◆ EXERCISE BRIEF ◆
Lines from the top of the entries through the line that has "Each ViewModel is" must be duplicated exactly, and no others.

-- Opening Marker --

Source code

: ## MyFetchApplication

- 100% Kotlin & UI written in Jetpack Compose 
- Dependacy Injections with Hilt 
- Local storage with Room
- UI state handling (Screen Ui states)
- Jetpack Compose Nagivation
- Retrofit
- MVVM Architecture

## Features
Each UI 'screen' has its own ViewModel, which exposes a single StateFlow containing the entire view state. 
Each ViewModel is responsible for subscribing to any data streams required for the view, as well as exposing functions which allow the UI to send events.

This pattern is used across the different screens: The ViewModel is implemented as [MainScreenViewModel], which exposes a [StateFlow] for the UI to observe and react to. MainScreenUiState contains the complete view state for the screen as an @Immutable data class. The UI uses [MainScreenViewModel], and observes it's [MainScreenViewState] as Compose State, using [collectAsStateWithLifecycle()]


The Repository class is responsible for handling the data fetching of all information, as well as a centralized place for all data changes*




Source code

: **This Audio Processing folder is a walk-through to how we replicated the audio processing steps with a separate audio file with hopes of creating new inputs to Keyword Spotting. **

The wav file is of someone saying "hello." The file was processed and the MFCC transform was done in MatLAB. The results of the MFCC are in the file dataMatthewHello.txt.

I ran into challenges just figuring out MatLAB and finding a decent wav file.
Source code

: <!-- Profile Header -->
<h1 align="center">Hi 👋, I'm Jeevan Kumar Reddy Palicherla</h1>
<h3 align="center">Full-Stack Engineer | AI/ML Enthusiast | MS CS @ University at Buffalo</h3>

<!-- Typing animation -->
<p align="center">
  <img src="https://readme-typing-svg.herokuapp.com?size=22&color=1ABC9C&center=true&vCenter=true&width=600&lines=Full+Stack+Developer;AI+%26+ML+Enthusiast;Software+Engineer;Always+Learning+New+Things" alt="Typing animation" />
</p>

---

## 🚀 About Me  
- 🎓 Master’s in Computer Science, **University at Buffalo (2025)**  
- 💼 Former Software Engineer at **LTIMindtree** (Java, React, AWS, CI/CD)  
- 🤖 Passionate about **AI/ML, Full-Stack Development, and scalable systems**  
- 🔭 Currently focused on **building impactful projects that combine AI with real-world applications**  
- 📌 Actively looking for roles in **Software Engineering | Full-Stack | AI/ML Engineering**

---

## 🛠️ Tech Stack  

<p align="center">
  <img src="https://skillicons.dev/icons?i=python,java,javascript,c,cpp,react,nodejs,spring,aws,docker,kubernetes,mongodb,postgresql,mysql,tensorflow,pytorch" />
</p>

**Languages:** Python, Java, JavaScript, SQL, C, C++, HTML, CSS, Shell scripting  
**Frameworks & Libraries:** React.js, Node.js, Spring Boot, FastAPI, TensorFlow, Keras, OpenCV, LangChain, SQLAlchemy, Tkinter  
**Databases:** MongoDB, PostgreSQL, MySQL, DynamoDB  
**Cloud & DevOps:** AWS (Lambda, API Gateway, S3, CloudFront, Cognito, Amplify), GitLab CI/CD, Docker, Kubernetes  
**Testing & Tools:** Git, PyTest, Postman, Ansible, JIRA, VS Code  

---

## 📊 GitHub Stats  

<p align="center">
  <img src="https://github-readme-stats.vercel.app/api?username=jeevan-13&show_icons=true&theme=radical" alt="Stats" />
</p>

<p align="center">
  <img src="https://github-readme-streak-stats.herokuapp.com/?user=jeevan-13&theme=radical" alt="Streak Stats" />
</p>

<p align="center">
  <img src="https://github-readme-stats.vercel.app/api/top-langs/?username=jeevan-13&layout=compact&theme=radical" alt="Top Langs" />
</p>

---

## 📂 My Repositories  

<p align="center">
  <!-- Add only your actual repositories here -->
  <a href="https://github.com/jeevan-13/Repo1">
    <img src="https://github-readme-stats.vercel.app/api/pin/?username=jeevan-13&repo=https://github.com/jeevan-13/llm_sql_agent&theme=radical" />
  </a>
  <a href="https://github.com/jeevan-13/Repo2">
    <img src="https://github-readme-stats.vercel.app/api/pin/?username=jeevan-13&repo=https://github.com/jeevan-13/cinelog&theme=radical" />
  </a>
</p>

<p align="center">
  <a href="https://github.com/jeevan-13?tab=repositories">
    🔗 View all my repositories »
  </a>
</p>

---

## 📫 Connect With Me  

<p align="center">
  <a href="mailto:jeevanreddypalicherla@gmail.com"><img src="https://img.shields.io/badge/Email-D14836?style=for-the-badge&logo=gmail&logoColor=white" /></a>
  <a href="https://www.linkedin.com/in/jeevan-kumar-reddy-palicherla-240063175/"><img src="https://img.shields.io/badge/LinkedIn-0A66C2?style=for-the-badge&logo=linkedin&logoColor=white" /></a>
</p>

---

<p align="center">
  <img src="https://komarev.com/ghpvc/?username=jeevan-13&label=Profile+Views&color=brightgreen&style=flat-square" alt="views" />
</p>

-- Closing Marker --

◆ RESULT BELOW ◆
Source code

: ## MyFetchApplication

- 100% Kotlin & UI written in Jetpack Compose 
- Dependacy Injections with Hilt 
- Local storage with Room
- UI state handling (Screen Ui states)
- Jetpack Compose Nagivation
- Retrofit
- MVVM Architecture

## Features
Each UI 'screen' has its own ViewModel, which exposes a single StateFlow containing the entire view state. 
Each ViewModel is responsible for subscribing to any data streams required for the view, as well as exposing functions which allow the UI to send events.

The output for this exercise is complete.